In March 2019, Raisi assumed leadership of the Iranian judiciary, on appointment from the regime’s Supreme Leader Ali Khamenei. Soon thereafter, he was given an opportunity to reaffirm his commitment to violent repression as a tool for securing the regime’s hold on power. As judiciary chief, Raisi had primary influence over the government response to mass demonstrations that emerged in November 2019. Although the spark for that nationwide uprising was the announcement of a sudden hike in gasoline prices, its message was much the same as the anti-government uprising that spanned much of January 2018 and featured chants such as “death to the dictator” in well over 100 cities and towns.
The 2019 uprising was even larger, reaching nearly 200 localities, and the regime’s resulting anxiety was immediately obvious. Khamenei ordered authorities to put down the unrest by any means necessary, and the Islamic Revolutionary Guard Corps promptly followed up by opening fire on crowds of protesters throughout the country, killing approximately 1,500. About 12,000 known or suspected activists were arrested around the same time, and Amnesty International later confirmed that many of these individuals had been tortured at the hands of intelligence institutions and the judiciary for months on end.
His actual and potential promotions reflect a longstanding pattern of impunity for human rights abusers in the Iranian regime, and especially for participants in the 1988 massacre.
Iranian officials have expressed confidence in that impunity through direct or indirect commentary on the massacre and other such crackdowns on organized dissent.
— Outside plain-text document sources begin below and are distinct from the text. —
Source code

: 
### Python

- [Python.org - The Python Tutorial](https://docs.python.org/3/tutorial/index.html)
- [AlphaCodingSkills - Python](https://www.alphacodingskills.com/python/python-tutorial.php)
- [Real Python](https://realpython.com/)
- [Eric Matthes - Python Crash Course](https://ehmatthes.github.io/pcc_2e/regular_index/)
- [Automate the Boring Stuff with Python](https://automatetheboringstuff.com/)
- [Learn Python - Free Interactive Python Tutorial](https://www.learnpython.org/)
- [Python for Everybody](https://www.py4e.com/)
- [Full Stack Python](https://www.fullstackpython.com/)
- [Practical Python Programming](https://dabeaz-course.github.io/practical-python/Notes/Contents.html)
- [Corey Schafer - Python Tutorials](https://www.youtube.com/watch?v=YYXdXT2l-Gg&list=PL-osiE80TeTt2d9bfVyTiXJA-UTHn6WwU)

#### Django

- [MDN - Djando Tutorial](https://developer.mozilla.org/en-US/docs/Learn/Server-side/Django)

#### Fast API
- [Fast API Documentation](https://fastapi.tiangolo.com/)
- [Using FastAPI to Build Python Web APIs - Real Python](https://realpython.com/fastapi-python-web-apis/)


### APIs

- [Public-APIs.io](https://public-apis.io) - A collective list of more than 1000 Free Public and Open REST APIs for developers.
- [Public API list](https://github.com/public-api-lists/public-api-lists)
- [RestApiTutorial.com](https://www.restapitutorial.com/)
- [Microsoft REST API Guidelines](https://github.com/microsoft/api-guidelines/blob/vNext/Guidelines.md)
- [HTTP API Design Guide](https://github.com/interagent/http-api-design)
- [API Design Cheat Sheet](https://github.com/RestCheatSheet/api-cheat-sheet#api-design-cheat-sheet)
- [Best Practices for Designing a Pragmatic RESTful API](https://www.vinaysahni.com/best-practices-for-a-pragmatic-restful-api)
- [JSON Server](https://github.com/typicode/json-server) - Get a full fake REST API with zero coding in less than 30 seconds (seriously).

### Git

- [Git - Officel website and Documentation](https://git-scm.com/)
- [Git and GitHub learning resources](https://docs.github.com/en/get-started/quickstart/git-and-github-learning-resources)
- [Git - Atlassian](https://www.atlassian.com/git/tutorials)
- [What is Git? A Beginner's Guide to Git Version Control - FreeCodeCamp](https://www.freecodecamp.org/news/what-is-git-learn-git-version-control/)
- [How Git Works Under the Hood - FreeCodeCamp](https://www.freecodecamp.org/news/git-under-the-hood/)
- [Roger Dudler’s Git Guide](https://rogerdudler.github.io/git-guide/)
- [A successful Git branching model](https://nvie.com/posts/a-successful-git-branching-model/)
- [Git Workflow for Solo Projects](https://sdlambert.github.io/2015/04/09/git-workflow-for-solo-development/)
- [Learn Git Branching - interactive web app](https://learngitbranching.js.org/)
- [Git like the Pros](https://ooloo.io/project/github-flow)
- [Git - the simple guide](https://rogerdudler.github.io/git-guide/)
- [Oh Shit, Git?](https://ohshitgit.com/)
In 2017, following the release of an audio recording of major officials made in the midst of the 1988 massacre, the recently-departed Justice Minister Mostafa Pourmohammadi said he was “proud” to have helped carry out “God’s command” of death for members of the People’s Mojahedin Organization of Iran – the main target of the death commissions’ inquiries.
Raisi used similar language in his first public remarks as president-elect when he was challenged over his role in the killings. He too professed to be proud of everything he had done in service of the system of absolute rule by religious clerics. Raisi ridiculously conflated that defense of the regime with the defense of human rights, implying that even mass killings can promote some larger goal that is beneficial to all. Such rhetoric arguably doesn’t even warrant a response, but it certainly does call out for proponents to be isolated, sanctioned, and held accountable for that which they will certainly never repent on their own.
This is exactly the sort of response that was recommended within days of Raisi’s election, by members and supporters of the National Council of Resistance of Iran. Last week, Ali Safavi, a member of the NCRI’s Foreign Affairs Committee, moderated a panel discussion on this topic which featured US ambassador Lincoln Bloomfield, British human rights barrister Geoffrey Robertson, and former United Nations human rights official Tahar Boumedra. The participants expressly urged Western powers and the UN to launch formal inquiries into the 1988 massacre, and potentially into other unresolved Iranian crimes, with an eye toward international prosecution.
The speakers at that event were not naïve about the prospects for actually initiating prosecution against a man who is about to become Iran’s head of state. Nonetheless, they rightly insisted that far-reaching diplomatic isolation of such individuals can convey a valuable message, as can simple contributions to the publicity surrounding crimes and human rights abuses. The potential power of that message will soon be highlighted in another NCRI event, this one taking place simultaneously in a number of Iranian expatriate communities linked together via a live internet stream.
The Free Iran World Summit is sure to feature detailed accounts of the progress that Iranian activists have made in fighting back against Raisi’s legacy, and that of the entire regime, inside Iran. The stories of Iranian “Resistance Units” are especially important for the international community to hear at this moment in time because they highlight a struggle for democracy and human rights that the US and Europe can begin actively supporting before the inevitably repressive Raisi era begins.
One way or another, Western powers must respond to the regime’s decision to elevate Raisi’s legacy. The proper response may be made easier by knowing that the Iranian people have already condemned Raisi on their own, both through protests branding him the “henchman of 1988” and through an electoral boycott that resulted in the lowest electoral turnout ever for this month’s presidential election. Western isolation and sanction of the Iranian regime’s president-elect would only reinforce the message already delivered by the Iranian people, and in so doing it would finally make clear to them that in a conflict between those people and the clerical regime, the international community will stand firmly on the side of freedom.